We witness each other’s heartbreak (“We hear you.” “We’re with you.”) and learn that our open hearts can hold the whole universe. We deepen our connection with others, embolden one another, hold each other up when we feel despair.

Sometimes we pray.

In my deliberately not turning away, I’ve connected with other co-conspirators. We agree, unite, plot about wanting to protect the Peace River Valley. But also, literally we conspire, breathe together because sometimes that’s all we can do: breathe and pray. This breathing and praying and staying present comes between the other actions where we draft and sign letters, try to mobilize others, raise funds to support legal actions or participate in webinars. We even try to track down Jane Fonda.

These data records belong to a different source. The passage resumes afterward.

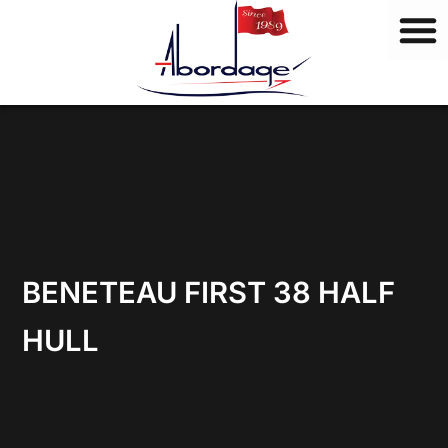
B
Skip
r
to
a
content
n
d
s
BENETEAU FIRST 38 HALF
HULL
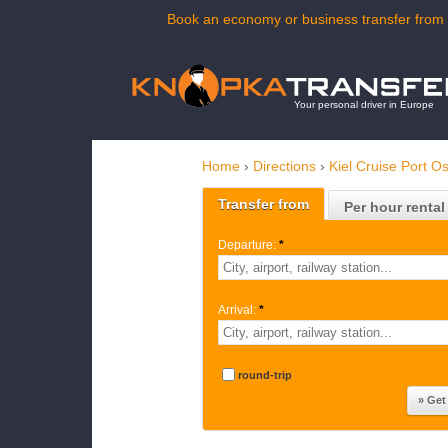
Book an economy or business transfer from K
Your personal driver in Europe
Home
›
Directions
›
Kiel Cruise Port O
Transfer from
Per hour rental
Departure:
*
Arrival:
*
round-trip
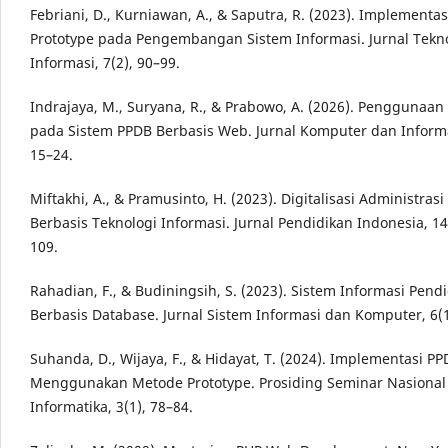
Febriani, D., Kurniawan, A., & Saputra, R. (2023). Implementa
Prototype pada Pengembangan Sistem Informasi. Jurnal Tekn
Informasi, 7(2), 90–99.
Indrajaya, M., Suryana, R., & Prabowo, A. (2026). Penggunaan
pada Sistem PPDB Berbasis Web. Jurnal Komputer dan Informat
15–24.
Miftakhi, A., & Pramusinto, H. (2023). Digitalisasi Administras
Berbasis Teknologi Informasi. Jurnal Pendidikan Indonesia, 14
109.
Rahadian, F., & Budiningsih, S. (2023). Sistem Informasi Pend
Berbasis Database. Jurnal Sistem Informasi dan Komputer, 6(1
Suhanda, D., Wijaya, F., & Hidayat, T. (2024). Implementasi P
Menggunakan Metode Prototype. Prosiding Seminar Nasional
Informatika, 3(1), 78–84.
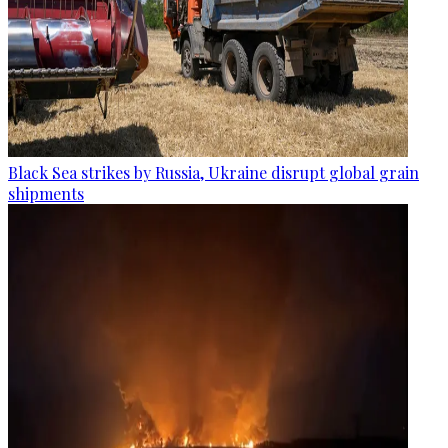
Black Sea strikes by Russia, Ukraine disrupt global grain
shipments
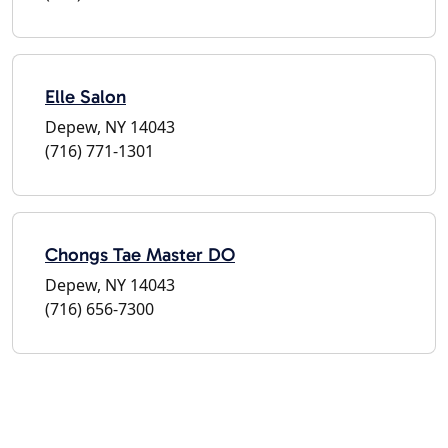
Elle Salon
Depew, NY 14043
(716) 771-1301
Chongs Tae Master DO
Depew, NY 14043
(716) 656-7300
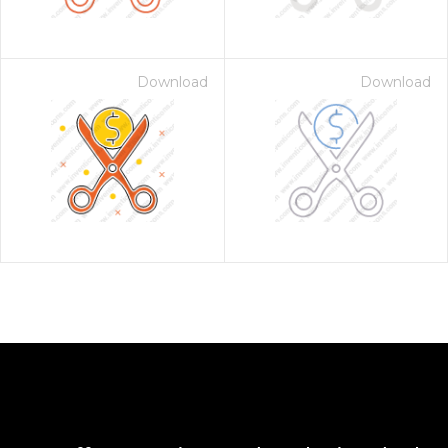
Download
Download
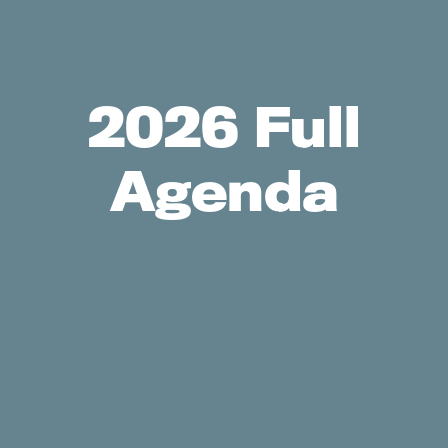
2026 Full
Agenda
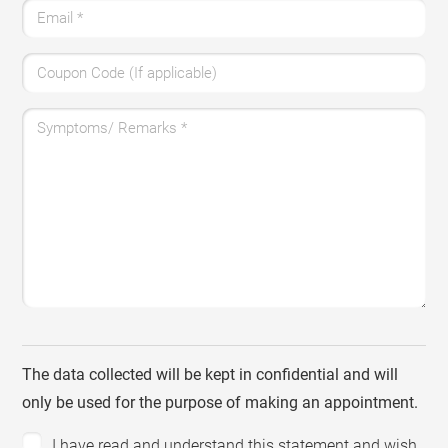
Email
*
Coupon Code (If applicable)
Symptoms/ Remarks
*
The data collected will be kept in confidential and will
only be used for the purpose of making an appointment.
I have read and understand this statement and wish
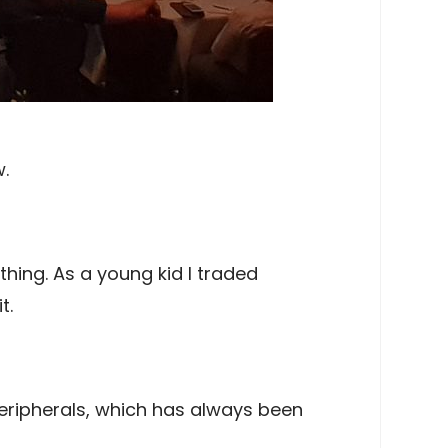
.
hing. As a young kid I traded
t.
eripherals, which has always been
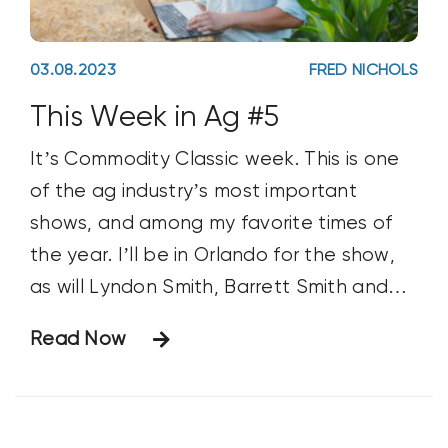
03.08.2023
FRED NICHOLS
This Week in Ag #5
It’s Commodity Classic week. This is one
of the ag industry’s most important
shows, and among my favorite times of
the year. I’ll be in Orlando for the show,
as will Lyndon Smith, Barrett Smith and
Michael Gardner. #Classic23 is expected
Read Now
to draw around 5,000 farmers. But what
makes this show exceptional is not the
number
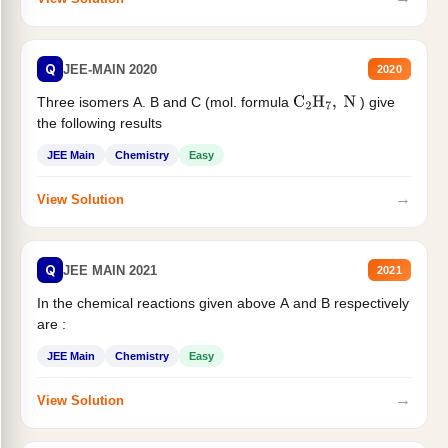
Q
JEE-MAIN 2020
2020
Three isomers A. B and C (mol. formula
) give
C
2
H
7
,
N
the following results
JEE Main
Chemistry
Easy
→
View Solution
Q
JEE MAIN 2021
2021
In the chemical reactions given above A and B respectively
are :
JEE Main
Chemistry
Easy
→
View Solution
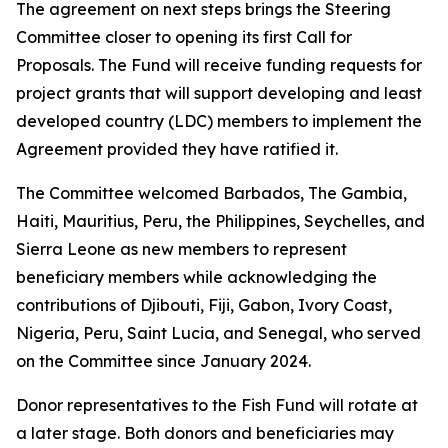
The agreement on next steps brings the Steering
Committee closer to opening its first Call for
Proposals. The Fund will receive funding requests for
project grants that will support developing and least
developed country (LDC) members to implement the
Agreement provided they have ratified it.
The Committee welcomed Barbados, The Gambia,
Haiti, Mauritius, Peru, the Philippines, Seychelles, and
Sierra Leone as new members to represent
beneficiary members while acknowledging the
contributions of Djibouti, Fiji, Gabon, Ivory Coast,
Nigeria, Peru, Saint Lucia, and Senegal, who served
on the Committee since January 2024.
Donor representatives to the Fish Fund will rotate at
a later stage. Both donors and beneficiaries may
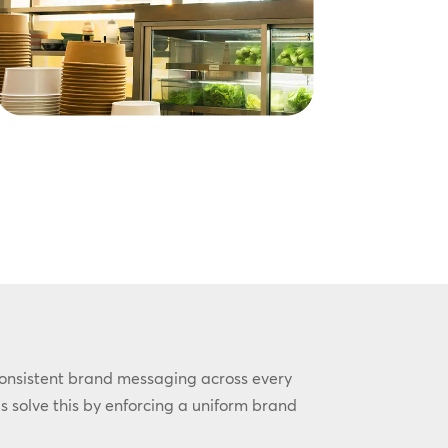
consistent brand messaging across every
s solve this by enforcing a uniform brand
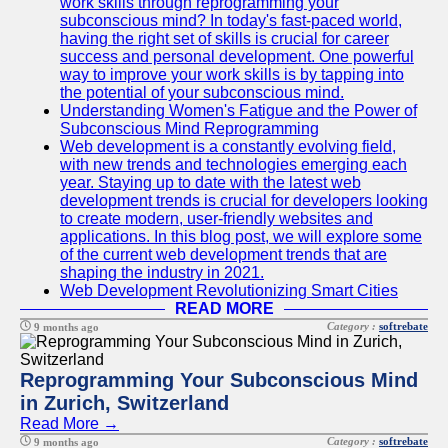
work skills through reprogramming your
subconscious mind? In today's fast-paced world,
having the right set of skills is crucial for career
success and personal development. One powerful
way to improve your work skills is by tapping into
the potential of your subconscious mind.
Understanding Women's Fatigue and the Power of
Subconscious Mind Reprogramming
Web development is a constantly evolving field,
with new trends and technologies emerging each
year. Staying up to date with the latest web
development trends is crucial for developers looking
to create modern, user-friendly websites and
applications. In this blog post, we will explore some
of the current web development trends that are
shaping the industry in 2021.
Web Development Revolutionizing Smart Cities
READ MORE
Category :
softrebate
9 months ago
Reprogramming Your Subconscious Mind
in Zurich, Switzerland
Read More →
Category :
softrebate
9 months ago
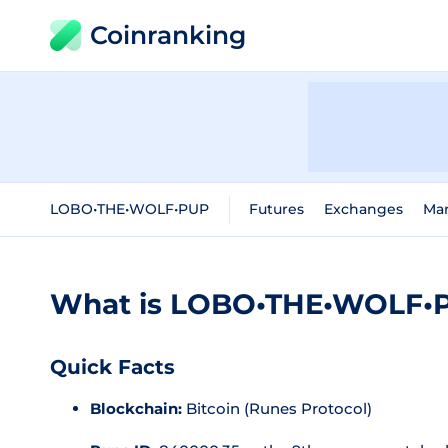
Coinranking
LOBO•THE•WOLF•PUP
Futures
Exchanges
Mar
What is LOBO•THE•WOLF•P
Quick Facts
Blockchain:
Bitcoin (Runes Protocol)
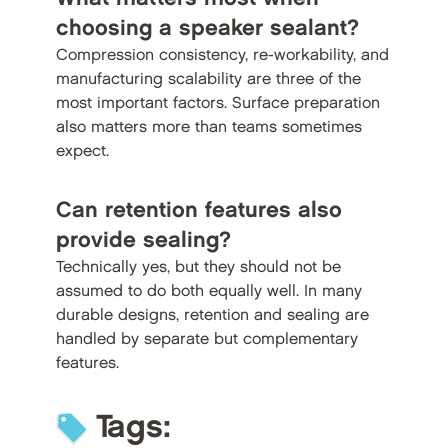
choosing a speaker sealant?
Compression consistency, re-workability, and
manufacturing scalability are three of the
most important factors. Surface preparation
also matters more than teams sometimes
expect.
Can retention features also
provide sealing?
Technically yes, but they should not be
assumed to do both equally well. In many
durable designs, retention and sealing are
handled by separate but complementary
features.
Tags:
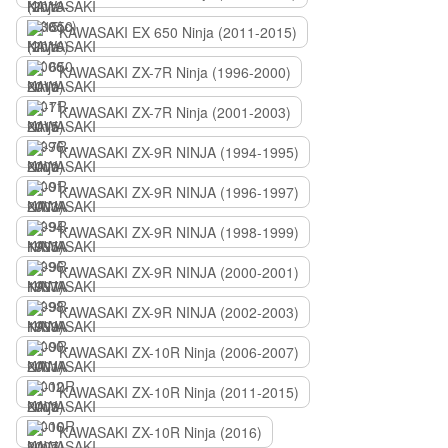
KAWASAKI EX 650 Ninja (2011-2015)
KAWASAKI ZX-7R Ninja (1996-2000)
KAWASAKI ZX-7R Ninja (2001-2003)
KAWASAKI ZX-9R NINJA (1994-1995)
KAWASAKI ZX-9R NINJA (1996-1997)
KAWASAKI ZX-9R NINJA (1998-1999)
KAWASAKI ZX-9R NINJA (2000-2001)
KAWASAKI ZX-9R NINJA (2002-2003)
KAWASAKI ZX-10R Ninja (2006-2007)
KAWASAKI ZX-10R Ninja (2011-2015)
KAWASAKI ZX-10R Ninja (2016)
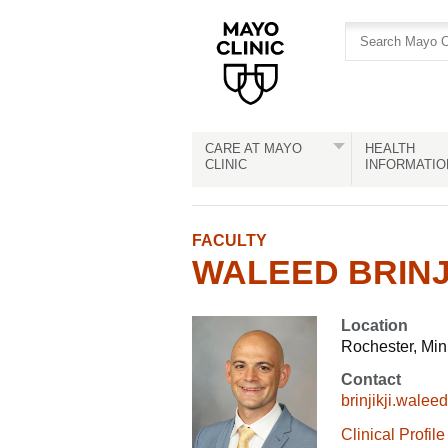
Skip
Skip
to
to
site
Content
navigation
CARE AT MAYO
HEALTH
CLINIC
INFORMATIO
FACULTY
WALEED BRINJI
Location
Rochester, Mi
Contact
brinjikji.wal
Clinical Profile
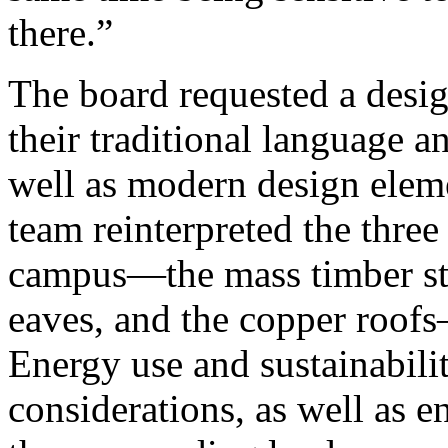
there.”
The board requested a desig
their traditional language an
well as modern design eleme
team reinterpreted the three
campus—the mass timber str
eaves, and the copper roof
Energy use and sustainabili
considerations, as well as e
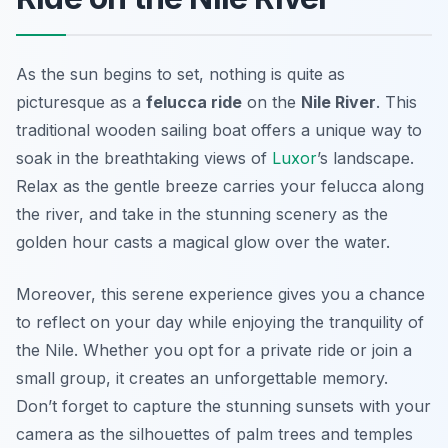
As the sun begins to set, nothing is quite as
picturesque as a
felucca ride
on the
Nile River
. This
traditional wooden sailing boat offers a unique way to
soak in the breathtaking views of
Luxor
’s landscape.
Relax as the gentle breeze carries your felucca along
the river, and take in the stunning scenery as the
golden hour casts a magical glow over the water.
Moreover, this serene experience gives you a chance
to reflect on your day while enjoying the tranquility of
the Nile. Whether you opt for a private ride or join a
small group, it creates an unforgettable memory.
Don’t forget to capture the stunning sunsets with your
camera as the silhouettes of palm trees and temples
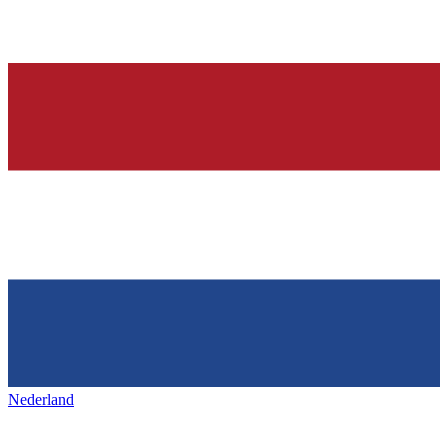
Nederland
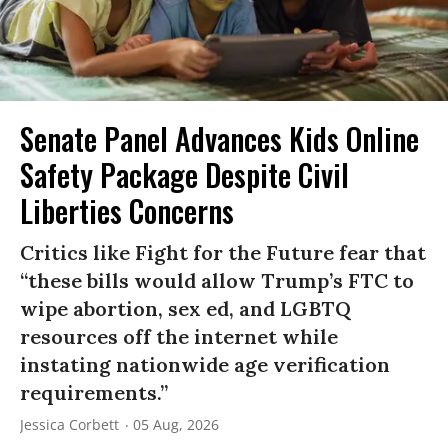
Senate Panel Advances Kids Online
Safety Package Despite Civil
Liberties Concerns
Critics like Fight for the Future fear that
“these bills would allow Trump’s FTC to
wipe abortion, sex ed, and LGBTQ
resources off the internet while
instating nationwide age verification
requirements.”
Jessica Corbett
05 Aug, 2026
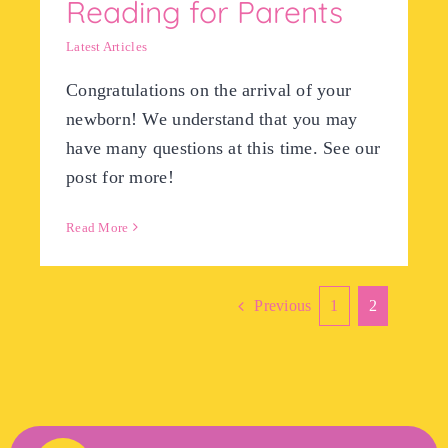
Reading for Parents
Latest Articles
Congratulations on the arrival of your
newborn! We understand that you may
have many questions at this time. See our
post for more!
Read More
Previous
1
2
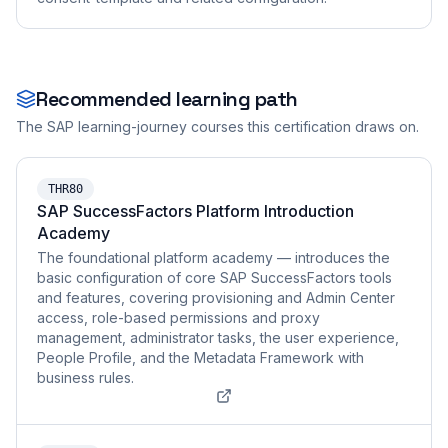
Recommended learning path
The SAP learning-journey courses this certification draws on.
THR80
SAP SuccessFactors Platform Introduction
Academy
The foundational platform academy — introduces the
basic configuration of core SAP SuccessFactors tools
and features, covering provisioning and Admin Center
access, role-based permissions and proxy
management, administrator tasks, the user experience,
People Profile, and the Metadata Framework with
business rules.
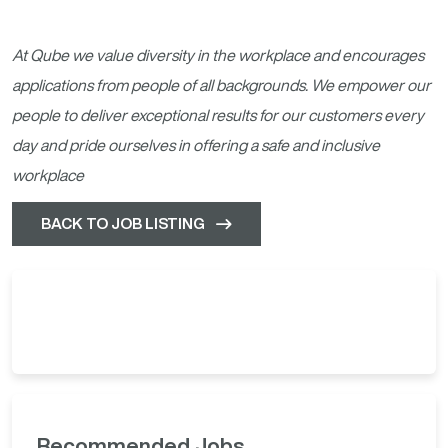
At Qube we value diversity in the workplace and encourages
applications from people of all backgrounds. We empower our
people to deliver exceptional results for our customers every
day and pride ourselves in offering a safe and inclusive
workplace
BACK TO JOB LISTING
Recommended Jobs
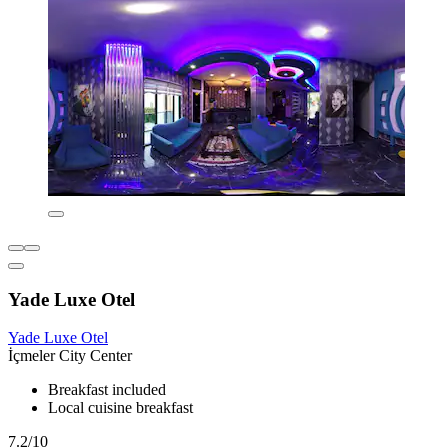
Yade Luxe Otel
Yade Luxe Otel
İçmeler City Center
Breakfast included
Local cuisine breakfast
7.2/10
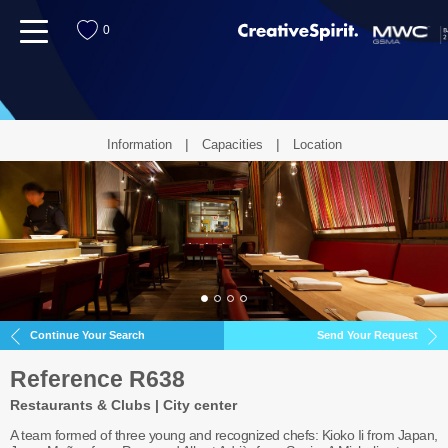
menu
0
Information
Capacities
Location
Continue Your Search
Send Your Request
Reference R638
Restaurants & Clubs | City center
A team formed of three young and recognized chefs: Kioko Ii from Japan,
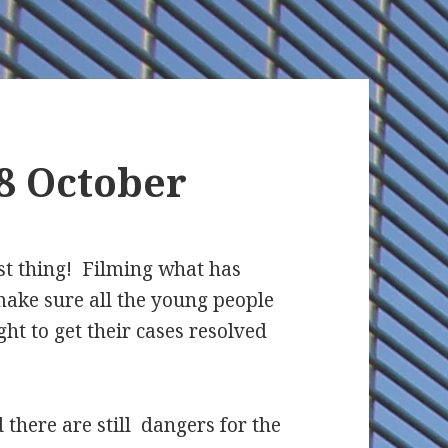
8 October
st thing! Filming what has
ake sure all the young people
ght to get their cases resolved
there are still dangers for the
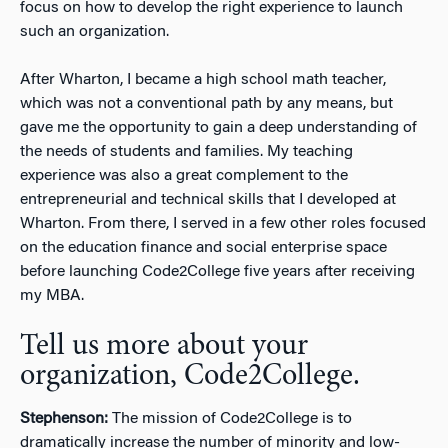
focus on how to develop the right experience to launch
such an organization.
After Wharton, I became a high school math teacher,
which was not a conventional path by any means, but
gave me the opportunity to gain a deep understanding of
the needs of students and families. My teaching
experience was also a great complement to the
entrepreneurial and technical skills that I developed at
Wharton. From there, I served in a few other roles focused
on the education finance and social enterprise space
before launching Code2College five years after receiving
my MBA.
Tell us more about your
organization, Code2College.
Stephenson:
The mission of Code2College is to
dramatically increase the number of minority and low-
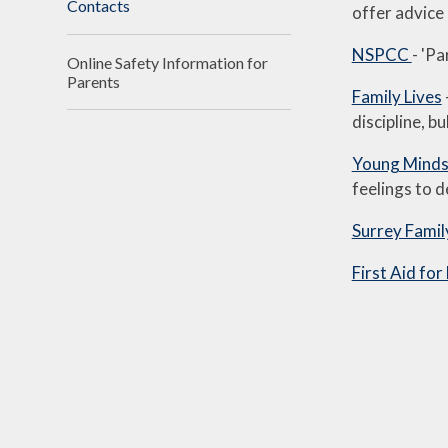
Contacts
offer advice 
NSPCC
- 'Pa
Online Safety Information for
Parents
Family Lives
discipline, b
Young Mind
feelings to d
Surrey Famil
First Aid for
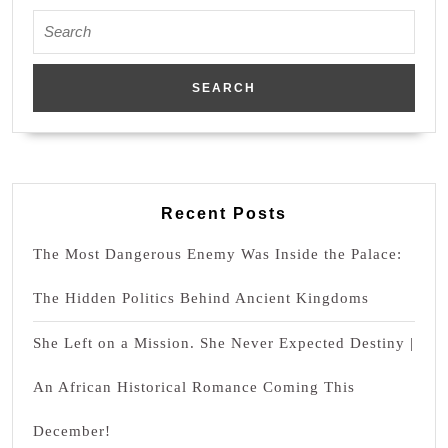
Search
for:
Recent Posts
The Most Dangerous Enemy Was Inside the Palace:
The Hidden Politics Behind Ancient Kingdoms
She Left on a Mission. She Never Expected Destiny |
An African Historical Romance Coming This
December!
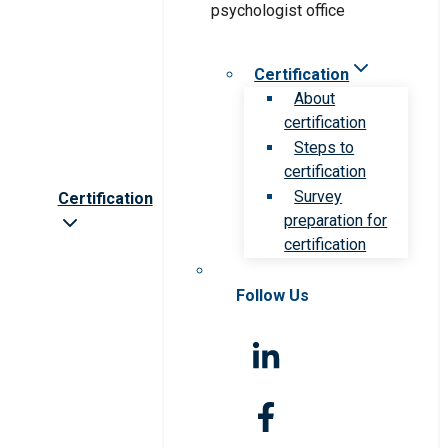
Certification
About
certification
Steps to
certification
Survey
Certification
preparation for
certification
Follow Us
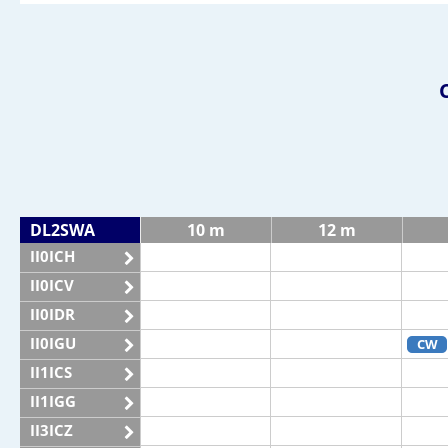
DL2SWA
10 m
12 m
II0ICH
II0ICV
II0IDR
II0IGU
CW
II1ICS
II1IGG
II3ICZ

A friend posted on Twitter about the impact of Site C on a spectacular and rare hillside wetland called a tufa seep. I looked up “tufa seep” and learned this seep likely took thousands of years to form, making it older than the Hanging Gardens of Babylon and the Great Wall of China.

My friend had made an altar, laid down tobacco, eucalyptus, dried rose petals and sage. And in a bowl some clean, pure water from the same magical, ancient tufa seeps which were destroyed this past winter in the Peace Valley. She told me: “We are some of the last people to have ever experienced them, I’m heartbroken to say.”

It’s not too late

For those of us who still want to stop Site C, it’s important to remember it’s not too late. In fact, when it comes to hydro-electric dams, it’s probably never too late.

Remember the Elwha River? The lands, waters, fish and animals are now thriving along this Washington waterway, after two large dams were removed to restore endangered salmon habitat – making it the largest dam removal project in U.S. history.

There is still time for BC to reverse course and avoid the ever-rising impacts and costs associated with Site C. You can remind BC decision-makers of this fact by signing petitions, making calls or sending letters (see here, here or here).

No matter how this story unfolds, I want to be a good ancestor to my descendants. I want my grandchildren to know I did everything I could. I wrote letters and blogs. I organized petitions, made buttons and art installations. I talked to friends and neighbours and when they were young, I reminded my children of the kids in Tsay Keh and the price they paid for that so-called cheap electricity.

I did winter ocean dips dedicated to courage, and especially to the courage it would take for cabinet ministers to develop an exit strategy.

And sometimes I prayed.

-----

MOTHER'S PRAYER adapted by Rebecca Solnit and re-adapted by Maxine Matilpi

Our mother who art underfoot,
hallowed be thy names.
Thy seasons come, thy will be done,
within us as around us.
Thank you for our daily bread, the water, the air,
and our lives and so much beauty.
Lead us not into selfish craving and the destructions
that are the hungers of the glutted,
but deliver us from wanton consumption
of thy vast but finite offerings.
For thine is the only sphere of life we know,
and the power and the glory, forever and ever.